((

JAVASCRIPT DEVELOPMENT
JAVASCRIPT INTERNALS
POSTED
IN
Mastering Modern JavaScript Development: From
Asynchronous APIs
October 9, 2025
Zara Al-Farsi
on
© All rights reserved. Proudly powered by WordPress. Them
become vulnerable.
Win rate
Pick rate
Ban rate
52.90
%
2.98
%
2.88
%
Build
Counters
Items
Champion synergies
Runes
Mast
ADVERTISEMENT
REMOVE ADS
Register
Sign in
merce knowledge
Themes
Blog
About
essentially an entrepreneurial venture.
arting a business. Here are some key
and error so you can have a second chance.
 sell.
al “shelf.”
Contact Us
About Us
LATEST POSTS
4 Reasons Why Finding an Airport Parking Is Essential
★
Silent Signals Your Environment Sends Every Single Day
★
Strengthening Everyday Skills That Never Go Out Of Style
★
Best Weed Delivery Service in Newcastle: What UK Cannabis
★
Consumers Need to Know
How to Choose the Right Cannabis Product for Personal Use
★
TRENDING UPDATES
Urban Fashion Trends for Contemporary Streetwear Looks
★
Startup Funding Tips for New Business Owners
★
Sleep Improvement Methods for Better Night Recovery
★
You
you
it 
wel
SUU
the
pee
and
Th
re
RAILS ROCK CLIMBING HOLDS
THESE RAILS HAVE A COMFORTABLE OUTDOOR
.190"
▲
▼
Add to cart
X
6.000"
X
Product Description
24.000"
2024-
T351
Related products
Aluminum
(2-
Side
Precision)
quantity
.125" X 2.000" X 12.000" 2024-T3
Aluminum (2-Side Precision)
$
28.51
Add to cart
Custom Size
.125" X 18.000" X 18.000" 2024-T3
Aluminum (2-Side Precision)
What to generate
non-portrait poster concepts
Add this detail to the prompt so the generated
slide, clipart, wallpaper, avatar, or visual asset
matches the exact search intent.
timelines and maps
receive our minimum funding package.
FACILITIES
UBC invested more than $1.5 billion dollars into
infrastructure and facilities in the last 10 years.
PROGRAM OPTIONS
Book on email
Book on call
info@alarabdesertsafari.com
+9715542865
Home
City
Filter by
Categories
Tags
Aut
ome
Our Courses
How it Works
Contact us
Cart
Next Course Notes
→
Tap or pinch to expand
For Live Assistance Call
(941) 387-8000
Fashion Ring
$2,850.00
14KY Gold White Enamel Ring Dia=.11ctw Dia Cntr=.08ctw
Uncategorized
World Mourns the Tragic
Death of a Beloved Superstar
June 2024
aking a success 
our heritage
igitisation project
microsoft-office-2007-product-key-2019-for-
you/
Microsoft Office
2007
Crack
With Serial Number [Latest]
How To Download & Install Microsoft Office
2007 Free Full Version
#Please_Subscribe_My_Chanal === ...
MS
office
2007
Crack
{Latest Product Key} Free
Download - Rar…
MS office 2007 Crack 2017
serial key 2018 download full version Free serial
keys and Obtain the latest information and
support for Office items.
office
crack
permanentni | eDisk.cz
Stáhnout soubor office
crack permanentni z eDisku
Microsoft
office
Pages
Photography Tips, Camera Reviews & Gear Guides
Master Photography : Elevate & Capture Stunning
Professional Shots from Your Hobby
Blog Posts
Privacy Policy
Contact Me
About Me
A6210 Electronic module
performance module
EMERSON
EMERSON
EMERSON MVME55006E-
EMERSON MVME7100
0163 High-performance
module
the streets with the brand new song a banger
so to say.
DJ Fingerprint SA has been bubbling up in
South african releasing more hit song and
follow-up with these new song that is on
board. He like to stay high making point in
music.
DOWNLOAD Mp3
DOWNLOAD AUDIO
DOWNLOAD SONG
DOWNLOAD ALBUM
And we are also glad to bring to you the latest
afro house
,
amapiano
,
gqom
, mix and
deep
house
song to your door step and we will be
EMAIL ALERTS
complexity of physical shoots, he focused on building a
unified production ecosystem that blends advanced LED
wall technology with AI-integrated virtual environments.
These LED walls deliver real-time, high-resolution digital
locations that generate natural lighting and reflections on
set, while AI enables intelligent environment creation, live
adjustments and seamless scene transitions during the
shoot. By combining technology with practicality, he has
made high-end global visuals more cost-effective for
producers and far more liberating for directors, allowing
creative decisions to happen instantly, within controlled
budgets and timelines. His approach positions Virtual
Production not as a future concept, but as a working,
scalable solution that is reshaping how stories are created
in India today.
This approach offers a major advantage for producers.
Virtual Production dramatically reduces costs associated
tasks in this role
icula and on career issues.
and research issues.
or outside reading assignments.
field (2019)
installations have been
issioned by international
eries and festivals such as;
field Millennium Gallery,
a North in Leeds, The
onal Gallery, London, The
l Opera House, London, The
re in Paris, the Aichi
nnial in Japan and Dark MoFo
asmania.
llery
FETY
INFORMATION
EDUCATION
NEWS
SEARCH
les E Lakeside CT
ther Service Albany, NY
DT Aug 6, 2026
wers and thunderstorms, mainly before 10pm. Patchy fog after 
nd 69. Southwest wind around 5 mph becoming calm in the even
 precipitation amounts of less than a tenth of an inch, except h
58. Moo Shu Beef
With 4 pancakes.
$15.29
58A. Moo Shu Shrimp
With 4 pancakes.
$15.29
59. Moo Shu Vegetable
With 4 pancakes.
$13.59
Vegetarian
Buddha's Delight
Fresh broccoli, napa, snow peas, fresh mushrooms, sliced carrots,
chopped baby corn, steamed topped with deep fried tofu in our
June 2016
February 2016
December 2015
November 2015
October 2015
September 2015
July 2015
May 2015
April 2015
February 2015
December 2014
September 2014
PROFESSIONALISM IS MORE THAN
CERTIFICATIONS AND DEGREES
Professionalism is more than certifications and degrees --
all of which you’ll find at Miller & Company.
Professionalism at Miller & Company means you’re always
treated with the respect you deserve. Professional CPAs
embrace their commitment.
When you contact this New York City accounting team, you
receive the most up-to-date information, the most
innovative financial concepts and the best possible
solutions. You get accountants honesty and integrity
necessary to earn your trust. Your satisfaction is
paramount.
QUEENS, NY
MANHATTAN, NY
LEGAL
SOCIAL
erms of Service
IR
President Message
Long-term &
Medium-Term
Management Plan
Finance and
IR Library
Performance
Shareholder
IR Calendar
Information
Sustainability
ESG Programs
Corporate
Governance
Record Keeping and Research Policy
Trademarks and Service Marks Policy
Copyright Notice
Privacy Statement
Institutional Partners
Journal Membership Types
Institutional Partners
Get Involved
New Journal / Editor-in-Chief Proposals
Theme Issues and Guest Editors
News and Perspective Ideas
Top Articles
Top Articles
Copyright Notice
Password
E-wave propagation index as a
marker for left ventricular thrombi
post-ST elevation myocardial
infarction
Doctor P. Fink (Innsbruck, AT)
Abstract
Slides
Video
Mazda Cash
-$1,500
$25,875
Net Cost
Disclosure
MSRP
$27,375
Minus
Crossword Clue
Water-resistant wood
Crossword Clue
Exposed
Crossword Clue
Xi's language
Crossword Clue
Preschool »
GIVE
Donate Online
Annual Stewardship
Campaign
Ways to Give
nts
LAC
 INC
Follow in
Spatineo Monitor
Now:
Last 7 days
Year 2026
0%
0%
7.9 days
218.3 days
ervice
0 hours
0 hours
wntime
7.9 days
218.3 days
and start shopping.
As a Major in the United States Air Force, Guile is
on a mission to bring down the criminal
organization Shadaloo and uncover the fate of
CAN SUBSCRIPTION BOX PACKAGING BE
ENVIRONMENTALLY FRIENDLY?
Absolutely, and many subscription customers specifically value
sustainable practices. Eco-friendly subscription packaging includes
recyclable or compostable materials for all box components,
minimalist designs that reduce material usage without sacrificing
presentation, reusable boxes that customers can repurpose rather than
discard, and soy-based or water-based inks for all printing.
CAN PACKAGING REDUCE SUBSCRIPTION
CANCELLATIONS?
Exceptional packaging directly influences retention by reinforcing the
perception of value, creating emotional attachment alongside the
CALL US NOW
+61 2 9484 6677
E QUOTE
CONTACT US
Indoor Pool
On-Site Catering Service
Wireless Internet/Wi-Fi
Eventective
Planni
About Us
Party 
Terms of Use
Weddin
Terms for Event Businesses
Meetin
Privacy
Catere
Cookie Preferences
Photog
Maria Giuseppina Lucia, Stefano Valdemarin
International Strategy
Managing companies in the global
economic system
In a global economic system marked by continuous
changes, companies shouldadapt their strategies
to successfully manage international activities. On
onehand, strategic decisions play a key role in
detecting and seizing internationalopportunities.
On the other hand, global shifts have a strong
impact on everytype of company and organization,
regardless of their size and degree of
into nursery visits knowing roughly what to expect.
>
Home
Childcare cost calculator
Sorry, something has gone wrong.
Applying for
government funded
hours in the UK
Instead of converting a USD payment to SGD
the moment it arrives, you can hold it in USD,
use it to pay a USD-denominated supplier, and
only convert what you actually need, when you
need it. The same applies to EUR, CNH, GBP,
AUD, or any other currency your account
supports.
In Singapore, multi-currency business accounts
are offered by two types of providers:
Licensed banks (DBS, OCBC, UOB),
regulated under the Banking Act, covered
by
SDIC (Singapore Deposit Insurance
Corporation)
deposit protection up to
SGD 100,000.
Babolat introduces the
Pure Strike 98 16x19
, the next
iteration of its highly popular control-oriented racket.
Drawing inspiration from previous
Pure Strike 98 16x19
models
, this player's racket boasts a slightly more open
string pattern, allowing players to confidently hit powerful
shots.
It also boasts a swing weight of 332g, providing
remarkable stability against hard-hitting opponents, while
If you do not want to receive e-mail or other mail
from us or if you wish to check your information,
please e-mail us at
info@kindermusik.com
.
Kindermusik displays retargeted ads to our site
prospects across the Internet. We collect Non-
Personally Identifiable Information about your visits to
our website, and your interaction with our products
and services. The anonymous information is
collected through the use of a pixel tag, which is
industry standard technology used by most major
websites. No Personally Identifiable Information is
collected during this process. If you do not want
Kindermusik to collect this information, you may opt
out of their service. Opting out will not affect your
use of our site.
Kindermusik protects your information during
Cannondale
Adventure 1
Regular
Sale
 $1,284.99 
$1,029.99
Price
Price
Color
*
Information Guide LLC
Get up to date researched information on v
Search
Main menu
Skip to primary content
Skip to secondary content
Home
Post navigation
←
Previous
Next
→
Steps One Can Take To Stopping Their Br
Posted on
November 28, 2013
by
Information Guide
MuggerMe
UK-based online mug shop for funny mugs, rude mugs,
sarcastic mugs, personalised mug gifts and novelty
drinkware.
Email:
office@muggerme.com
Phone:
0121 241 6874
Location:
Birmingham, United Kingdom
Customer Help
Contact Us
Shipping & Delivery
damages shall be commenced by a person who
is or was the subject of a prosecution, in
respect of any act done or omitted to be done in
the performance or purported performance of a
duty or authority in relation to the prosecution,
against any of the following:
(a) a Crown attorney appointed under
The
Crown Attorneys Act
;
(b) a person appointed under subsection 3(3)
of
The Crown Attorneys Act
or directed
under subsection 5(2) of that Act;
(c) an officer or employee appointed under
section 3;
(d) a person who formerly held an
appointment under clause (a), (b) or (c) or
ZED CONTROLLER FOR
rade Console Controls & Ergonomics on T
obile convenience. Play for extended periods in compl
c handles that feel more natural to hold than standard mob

))

### [HOW TO COMPLETE THIS TASK]
All the lines that hold the word "Internet" must appear in the answer, copied from the records.

### [RESPONSE BELOW]
Wireless Internet/Wi-Fi
prospects across the Internet. We collect Non-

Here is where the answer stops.